* **EXERCISE OBJECTIVE**
Reproduce every line of the records below word for word, omitting the pictures.

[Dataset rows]

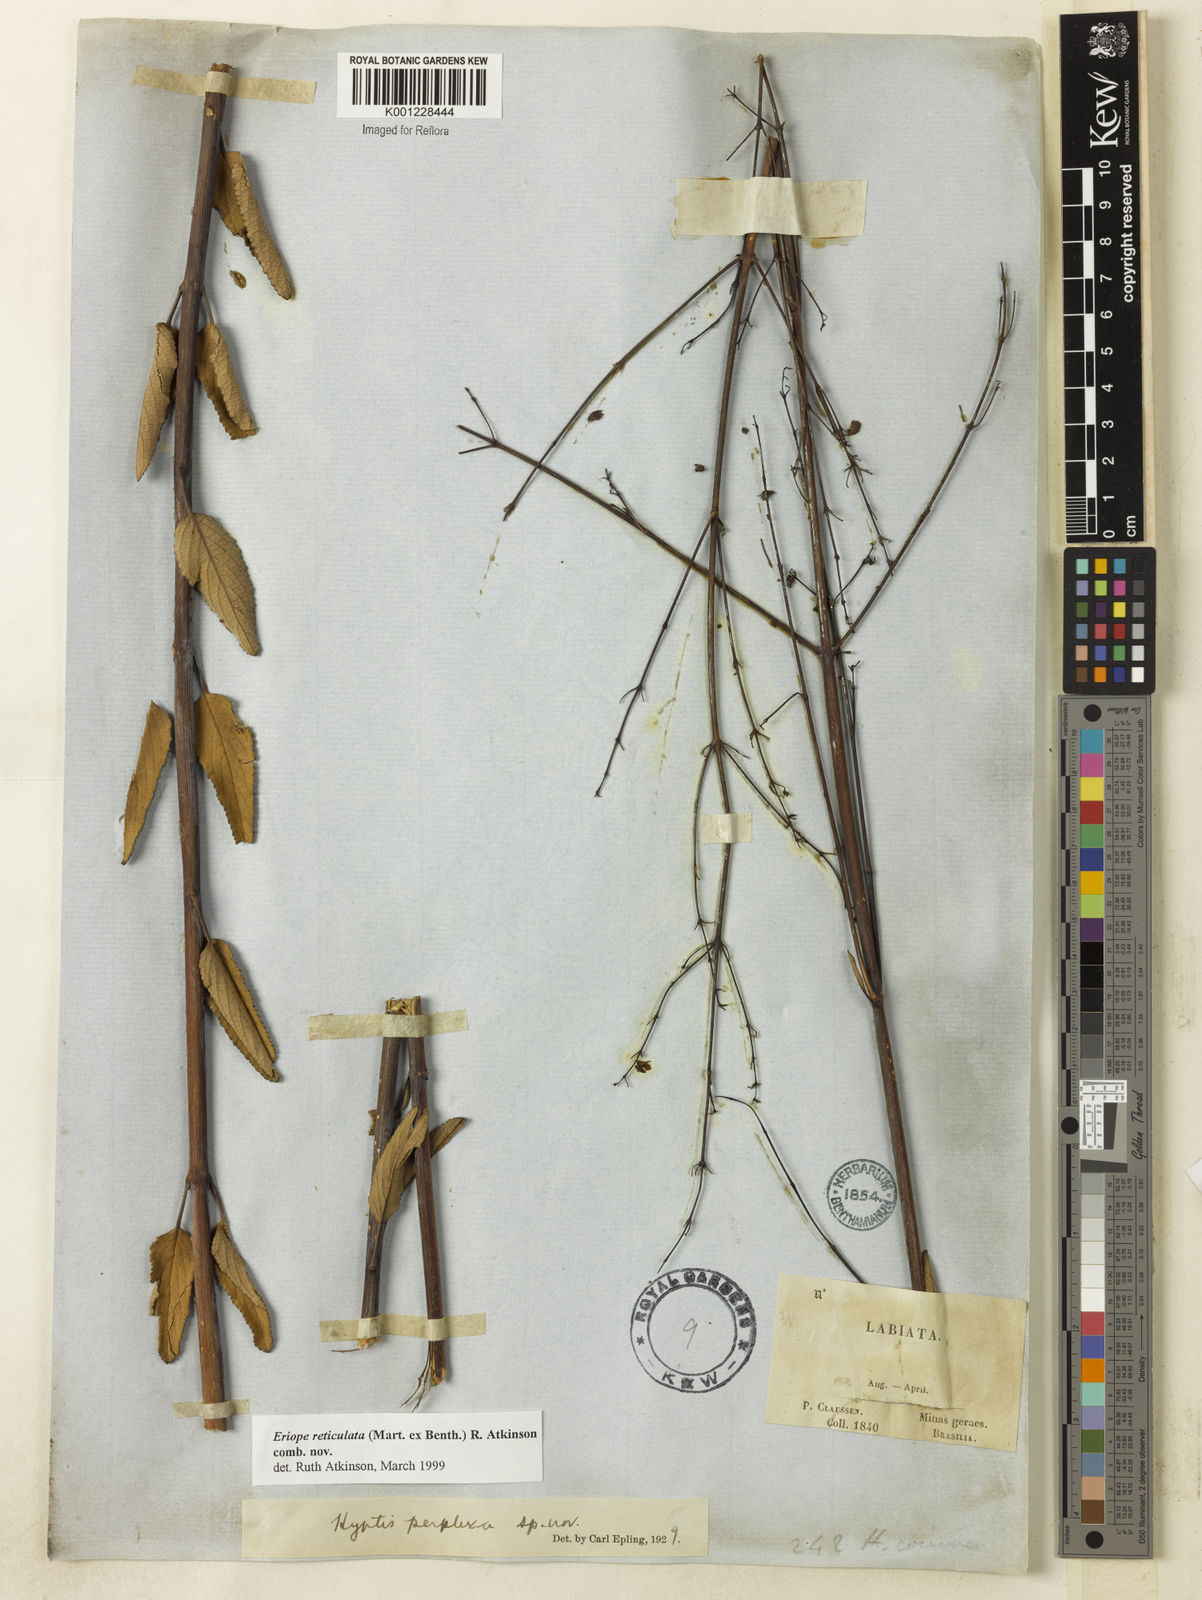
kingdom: Plantae
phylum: Tracheophyta
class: Magnoliopsida
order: Lamiales
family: Lamiaceae
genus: Hypenia
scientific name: Hypenia reticulata
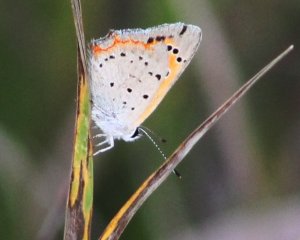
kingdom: Animalia
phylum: Arthropoda
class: Insecta
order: Lepidoptera
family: Lycaenidae
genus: Lycaena
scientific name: Lycaena phlaeas
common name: American Copper
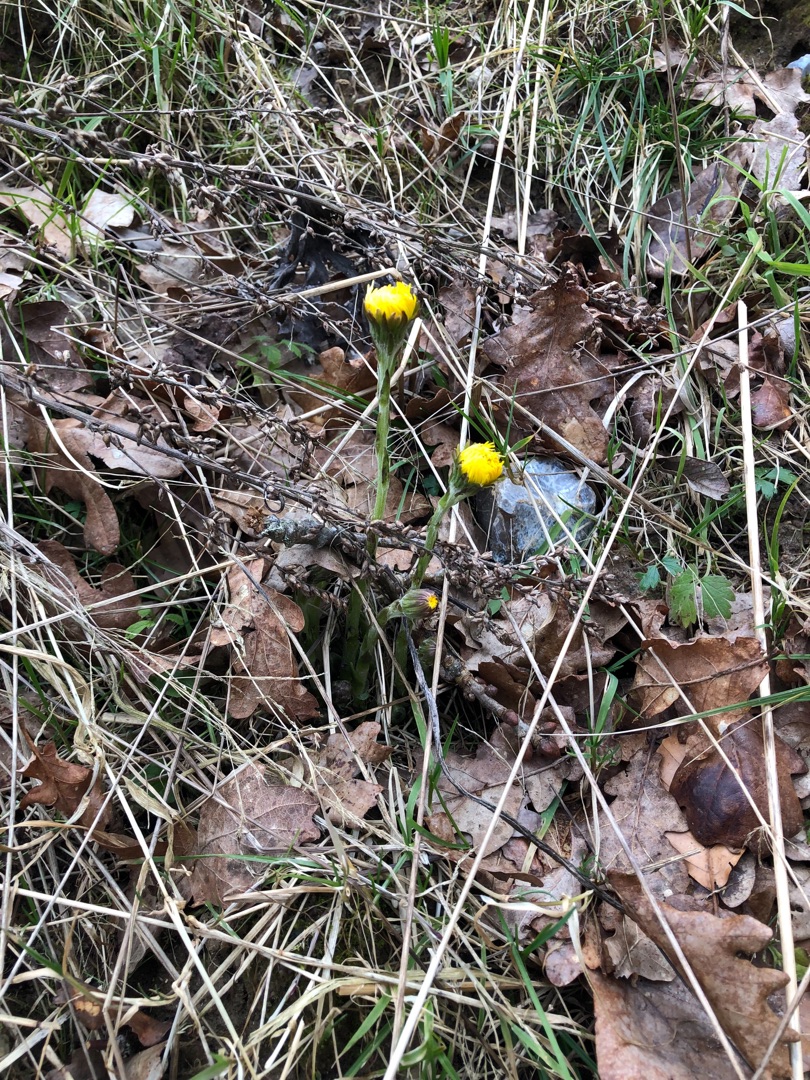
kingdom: Plantae
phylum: Tracheophyta
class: Magnoliopsida
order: Asterales
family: Asteraceae
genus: Tussilago
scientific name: Tussilago farfara
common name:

* **ANSWER TO THE PROBLEM**
kingdom: Plantae
phylum: Tracheophyta
class: Magnoliopsida
order: Lamiales
family: Lamiaceae
genus: Hypenia
scientific name: Hypenia reticulata
kingdom: Animalia
phylum: Arthropoda
class: Insecta
order: Lepidoptera
family: Lycaenidae
genus: Lycaena
scientific name: Lycaena phlaeas
common name: American Copper
kingdom: Plantae
phylum: Tracheophyta
class: Magnoliopsida
order: Asterales
family: Asteraceae
genus: Tussilago
scientific name: Tussilago farfara
common name:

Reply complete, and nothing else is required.